# Is this method of finding the expected value of the square a random variable correct?

Suppose x is a discrete random variable with values 2,3,1 and probabilities 0.2,0.3, and 0.4 respectively. NOw say we have the function y=x2+3 and we want to find the expected value of this equation. So, in my opinion, we first have to square all the values of x so they become 4,9 and 1 and then multiply them with their respective probabilities and then add them all up and in the end, just add 3 to the answer.

This works out to give the answer 6.9, but my teacher at the university solvedthis question another way. He said that since x2 is just x times x, the expected value of x squared should be the E(x) times E(x) so we can just multiply the value of x with its probability and then add em all up and then square the answer. This gives the answer 5.89. So which way is correct?

I'm pretty sure that the way I think it should be done is correct so if it is, then I'm gonna have to confront my teacher about this matter. And I just know that he'll state the rule that the expected value of the product of two or more random variables is equal to the product of their individual expected values.

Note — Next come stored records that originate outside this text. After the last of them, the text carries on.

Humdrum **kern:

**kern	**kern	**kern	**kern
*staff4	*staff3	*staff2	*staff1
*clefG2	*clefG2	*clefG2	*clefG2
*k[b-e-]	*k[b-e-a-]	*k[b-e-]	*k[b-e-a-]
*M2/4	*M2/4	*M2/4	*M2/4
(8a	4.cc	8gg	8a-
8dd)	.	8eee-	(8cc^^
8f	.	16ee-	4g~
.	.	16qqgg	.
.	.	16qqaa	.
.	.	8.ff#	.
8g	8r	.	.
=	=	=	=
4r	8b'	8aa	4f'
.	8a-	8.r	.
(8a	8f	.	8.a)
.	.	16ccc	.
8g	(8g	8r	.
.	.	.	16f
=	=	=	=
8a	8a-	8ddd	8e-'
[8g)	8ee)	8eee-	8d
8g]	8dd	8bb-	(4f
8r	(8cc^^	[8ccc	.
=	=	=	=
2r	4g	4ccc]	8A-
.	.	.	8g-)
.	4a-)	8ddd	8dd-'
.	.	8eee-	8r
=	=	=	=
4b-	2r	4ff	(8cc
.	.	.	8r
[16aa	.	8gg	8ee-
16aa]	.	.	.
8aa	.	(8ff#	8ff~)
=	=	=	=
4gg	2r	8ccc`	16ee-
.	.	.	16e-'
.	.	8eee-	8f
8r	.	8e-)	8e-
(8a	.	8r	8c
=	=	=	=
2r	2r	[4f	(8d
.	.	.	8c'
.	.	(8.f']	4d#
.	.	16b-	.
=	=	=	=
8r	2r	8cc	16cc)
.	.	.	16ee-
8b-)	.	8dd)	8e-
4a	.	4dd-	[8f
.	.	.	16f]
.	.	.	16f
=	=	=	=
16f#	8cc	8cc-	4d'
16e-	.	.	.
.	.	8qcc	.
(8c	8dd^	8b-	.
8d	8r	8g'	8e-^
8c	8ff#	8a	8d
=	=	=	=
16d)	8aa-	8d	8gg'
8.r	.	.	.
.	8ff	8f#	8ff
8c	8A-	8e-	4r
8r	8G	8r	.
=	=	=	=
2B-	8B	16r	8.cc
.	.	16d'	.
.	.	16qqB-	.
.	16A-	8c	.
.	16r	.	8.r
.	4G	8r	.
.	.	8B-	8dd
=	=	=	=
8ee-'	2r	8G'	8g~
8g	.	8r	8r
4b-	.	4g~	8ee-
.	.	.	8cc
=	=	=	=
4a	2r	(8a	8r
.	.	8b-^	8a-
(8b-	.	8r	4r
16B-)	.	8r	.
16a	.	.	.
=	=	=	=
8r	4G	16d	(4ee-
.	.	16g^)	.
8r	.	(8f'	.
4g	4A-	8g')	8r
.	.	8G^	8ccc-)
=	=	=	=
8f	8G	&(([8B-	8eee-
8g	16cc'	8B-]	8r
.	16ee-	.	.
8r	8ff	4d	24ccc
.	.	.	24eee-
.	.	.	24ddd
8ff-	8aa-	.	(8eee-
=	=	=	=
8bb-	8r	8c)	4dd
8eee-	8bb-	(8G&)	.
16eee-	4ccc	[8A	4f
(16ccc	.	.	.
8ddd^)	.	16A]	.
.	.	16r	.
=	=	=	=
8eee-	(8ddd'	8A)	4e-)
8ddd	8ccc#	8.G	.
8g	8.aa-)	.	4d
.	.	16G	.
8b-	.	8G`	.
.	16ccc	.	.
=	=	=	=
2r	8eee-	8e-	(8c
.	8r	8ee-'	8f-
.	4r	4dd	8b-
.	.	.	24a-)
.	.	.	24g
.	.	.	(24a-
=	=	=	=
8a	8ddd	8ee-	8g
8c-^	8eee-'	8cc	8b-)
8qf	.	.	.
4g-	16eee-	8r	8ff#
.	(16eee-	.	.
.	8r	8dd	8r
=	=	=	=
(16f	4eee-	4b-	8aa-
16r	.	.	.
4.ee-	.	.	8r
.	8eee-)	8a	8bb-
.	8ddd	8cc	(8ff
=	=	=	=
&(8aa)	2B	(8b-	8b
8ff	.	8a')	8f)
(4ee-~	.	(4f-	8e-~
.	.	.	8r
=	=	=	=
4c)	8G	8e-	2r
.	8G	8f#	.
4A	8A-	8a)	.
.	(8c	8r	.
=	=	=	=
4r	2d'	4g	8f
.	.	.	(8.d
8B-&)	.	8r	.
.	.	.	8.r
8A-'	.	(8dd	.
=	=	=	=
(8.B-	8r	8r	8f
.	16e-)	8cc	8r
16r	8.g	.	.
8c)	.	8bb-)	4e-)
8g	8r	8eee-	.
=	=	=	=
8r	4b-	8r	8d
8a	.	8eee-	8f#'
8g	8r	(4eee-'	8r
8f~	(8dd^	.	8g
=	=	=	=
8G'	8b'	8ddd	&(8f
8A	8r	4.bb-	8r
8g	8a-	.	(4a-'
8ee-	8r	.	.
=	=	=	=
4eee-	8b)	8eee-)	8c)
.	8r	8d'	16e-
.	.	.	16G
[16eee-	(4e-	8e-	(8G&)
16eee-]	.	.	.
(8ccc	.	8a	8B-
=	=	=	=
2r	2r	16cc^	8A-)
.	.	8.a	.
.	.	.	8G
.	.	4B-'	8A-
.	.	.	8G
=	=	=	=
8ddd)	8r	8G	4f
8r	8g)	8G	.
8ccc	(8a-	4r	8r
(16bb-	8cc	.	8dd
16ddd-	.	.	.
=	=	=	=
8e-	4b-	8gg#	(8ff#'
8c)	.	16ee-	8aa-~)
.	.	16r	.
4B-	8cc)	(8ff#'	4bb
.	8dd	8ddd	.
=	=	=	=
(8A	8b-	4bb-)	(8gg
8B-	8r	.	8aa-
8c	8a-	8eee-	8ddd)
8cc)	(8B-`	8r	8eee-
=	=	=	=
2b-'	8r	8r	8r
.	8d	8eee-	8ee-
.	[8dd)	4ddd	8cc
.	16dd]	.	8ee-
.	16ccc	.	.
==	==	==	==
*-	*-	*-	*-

How do I explain to him why this rule doesn't apply here?

I think it is because of the rule applies to two different random variables, but here x is the same random variable.

• Just to clarify, you're calculating $\bar{y}$ rather than $\langle y \rangle$. You're calculating the average value of y over a sample, rather than the expected value of y – gazza89 Oct 16 '18 at 12:27
• en.wikipedia.org/wiki/Law_of_the_unconscious_statistician – Kodiologist Oct 16 '18 at 12:58
• @Ferdi hmm.. can you elucidate? – NoLifeKing Oct 16 '18 at 16:09

$$E[X]=\sum_i x_i f(x_i)$$
$$E[X^2]=Var[X]+E[X]^2$$
We can see that in general $$E[X^2] \neq E[X]^2$$, unless $$Var[X]=0$$